Emotional Intelligence needs to be more than a buzz word. Emotional Intelligences needs to be more than the behaviors of empathy. True E.I. comes from the heart. It stems from genuinely being curious about yourself, being aware of the inner world of your emotions and authentically caring about others.
Yes, your day is overly busy. Yes, it does take time to connect with people in a meaningful, emotionally intelligent way, but it doesn’t have to take a lot of time. Once you are accustomed to practicing emotional intelligence, the rewards to you, to the productivity and profitability of your organization are unmeasurable!
A client recently talked about feeling “betrayed” to realize that her manager, whom she had initially thought was a caring person, was a very self-serving person and did not, in fact, care about her employees beyond how they made her (the manager) look. Initially, my client had been deeply touched that her manager had sent her flowers upon hearing of the death of a family member. After months of working closely together, my client realized that her manager was “a Narcissist” (her word) and did not truly care about her or any of her direct reports. My client recognized the flowers were but a delegation to her Admin and meant nothing more than that to her manager.
This manager had learned the behaviors of Emotional Intelligence without learning true emotional intelligence.
What’s involved in having and displaying emotional intelligence?
First, you need to learn about your own emotions. Get comfortable with them. Respect your feelings. They are your valid guide to register your uniquely human experience of life and your interactions.Your feelings don’t make you “right” in an interaction; they tell you about your interpretation and feelings about an experience or interaction.
When you touch a hot stove, it is very functional to feel “Ouch!” That sensation helps you know to move your hand – quickly. Without awareness
of that sensation, you would burn your hand badly. Emotions work much the same as that. They guide us.
Secondly, learn to put yourself in someone else’s skin. At first this may take some time, but with practice it can become second nature. Listen closely to someone else talk about their experience – of anything. Think about what that must have been like for them. Think how you would feel in that situation. Listen to what they say about how they felt in that situation. Linger there for just a moment.
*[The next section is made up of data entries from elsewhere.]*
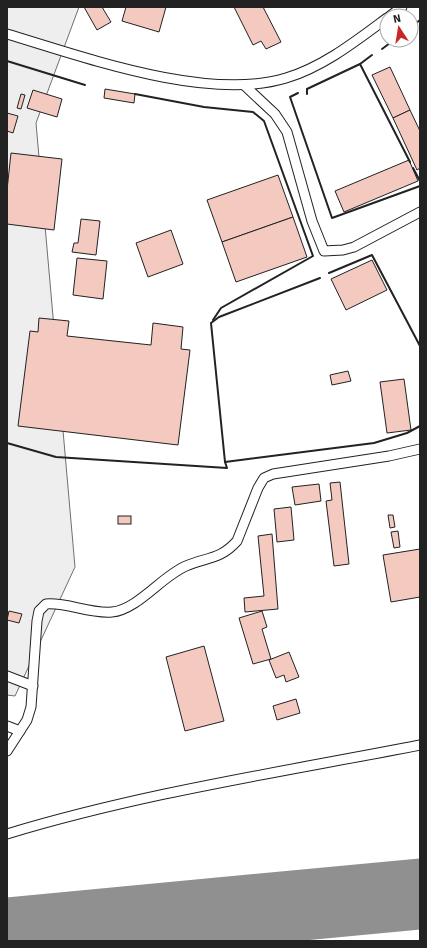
<svg xmlns="http://www.w3.org/2000/svg" width="427" height="948" font-family="Signika,sans-serif">
<style>
.green{fill:#eee;stroke:#6f6f6f}
.lines{fill:none;stroke-linecap:round;stroke-linejoin:round}
.runway{stroke:#909090;stroke-width:71}
.building{fill:#f3c9c0;stroke:#222}
.minor-casing{stroke:#222;stroke-width:11}
.minor{stroke:#fff;stroke-width:9}
.wall{stroke:#222;stroke-width:2}
</style>
<rect width="100%" height="100%" fill="#fff"/>
<!-- green -->
<path class="green" d="M7,7h72l-43,116 39,444 -60,129 -8,-1z"/>
<g class="lines">
<!-- runway -->
<path class="runway" d="M7,933l413,-39"/>
</g>
<!-- building -->
<g class="building">
<path d="M84,7h18l9,15 -14,8z"/>
<path d="M126,7h40l-7,25 -37,-11z"/>
<path d="M234,7h29l18,35 -15,7 -5,-8 -8,4z"/>
<path d="M390,67l20,43 -17,8 -21,-43z"/>
<path d="M105,89l30,5 -1,9 -30,-5z"/>
<path d="M33,90l29,9 -5,18 -30,-9z"/>
<path d="M21,94l4,1 -4,14 -4,-1z"/>
<path d="M410,110l10,21v37l-3,2 -24,-52z"/>
<path d="M7,113l11,3 -5,17 -6,-2z"/>
<path d="M11,153l51,6 -8,71 -47,-6v-34z"/>
<path d="M409,160l9,21 -74,31 -9,-21z"/>
<path d="M278,175l15,42 -71,25 -15,-42z"/>
<path d="M293,217l14,40 -71,25 -14,-40z"/>
<path d="M81,219l19,2 -4,34 -24,-3 2,-9h4z"/>
<path d="M171,230l12,34 -35,13 -12,-34z"/>
<path d="M77,258l30,3 -4,38 -30,-4z"/>
<path d="M372,260l15,30 -41,20 -15,-31z"/>
<path d="M39,318l30,3 -2,15 84,9 2,-22 30,4 -2,22 9,1 -12,95 -160,-19 12,-95 8,1z"/>
<path d="M348,371l3,10 -19,4 -2,-10z"/>
<path d="M404,379l7,51 -24,3 -7,-51z"/>
<path d="M340,482l9,82 -15,2 -8,-65 6,-1 -2,-17z"/>
<path d="M319,484l2,17 -26,4 -3,-18z"/>
<path d="M291,507l3,33 -17,2 -3,-33z"/>
<path d="M388,515h5l2,12 -5,1z"/>
<rect x="118" y="516" width="13" height="8"/>
<path d="M398,531l2,16 -6,1 -3,-16z"/>
<path d="M272,534l6,75 -33,3 -1,-14 20,-2 -6,-60z"/>
<path d="M420,549v48l-29,5 -8,-47z"/>
<path d="M9,611l13,3 -3,9 -12,-3z"/>
<path d="M262,611l5,16 -5,2 9,30 -18,5 -14,-46z"/>
<path d="M204,646l20,75 -39,10 -19,-74z"/>
<path d="M289,652l10,25 -13,5 -2,-7 -8,3 -7,-18z"/>
<path d="M296,699l4,14 -23,7 -4,-14z"/>
</g>
<g class="lines">
<defs>
<g id="minor">
<path d="M390,16l12,-9"/>
<path d="M7,34c77,23 201,68 279,44 37,-11 70,-37 101,-60"/>
<path d="M244,85l31,29 12,18 25,89 12,30 19,-1 11,-3 66,-35"/>
<path d="M7,676l26,10"/>
<path d="M7,726l13,5"/>
<path d="M7,751l20,-31 4,-13 6,-86 2,-10 7,-7c21,-2 43,10 66,8 25,-2 50,-36 74,-46 21,-9 34,-6 51,-25l21,-53 6,-10 9,-4 116,-18 31,-7"/>
<path d="M7,834c135,-41 275,-62 413,-89"/>
</g>
</defs>
<!-- minor casing -->
<use href="#minor" class="minor-casing"/>
<!-- minor -->
<use href="#minor" class="minor"/>
<!-- wall -->
<g class="wall">
<path d="M411,27l9,-7"/>
<path d="M382,49l12,-9"/>
<path d="M7,61l78,24"/>
<path d="M360,64l12,-9"/>
<path d="M298,93l-8,4 42,121 88,-32"/>
<path d="M135,94l69,13 49,5 11,9 49,135 -92,52 -8,12"/>
<path d="M307,94v-5l53,-25 50,98"/>
<path d="M413,168l7,13"/>
<path d="M329,273l43,-18 48,91"/>
<path d="M320,278l-101,39 -8,6 14,139 149,-19 33,-10 13,-7"/>
<path d="M7,443l49,14 171,11 -2,-6"/>
</g>
</g>
<!-- border -->
<rect width="427" height="948" fill="none" stroke="#222222" stroke-width="16"/>
<!-- north arrow -->
<g transform="translate(399 28) rotate(348)"><circle r="19" fill="#ffffff" stroke="#a7a7a7"/>
<path d="M0-3L7 15L0 10L-7 15Z" fill="#c62828"/>
<text y="-6" font-size="11" font-weight="bold" text-anchor="middle" fill="#222222">N</text>
</g>
</svg>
Thirdly, let the other person know that you heard them or have thought about their experience and their feelings. Take two minutes to talk to them about their issue of concern. If it’s a significant life issue, follow up with them. Make sure you take a moment to prep yourself so that its’ not just another thing to check off your to-do list. Make sure you mean it.
Non-Emotionally Intelligent employees may not know the difference. Emotionally Intelligent employees will know when you don’t mean it. With them, pretending to care when you don’t may come back to hurt you.
Successfully utilizing emotional intelligence has numerous payoffs for your organization. Employees will have higher levels of engagement and motivation. In organizations that value E.I. and model it from the top down, employee retention is higher, employees trust each other, they engage in deeper dialogue, which leads to more effective problem solving and business opportunities.
In our overly hectic days it’s tempting to think we don’t have the time for this. Yet the reality is we can’t afford not to take the time for these essential human interactions. Your team, your managers and others will eagerly go the extra mile for you and for your organization when they understand that you genuinely care about them as multifaceted human beings.
They may even care about you in return.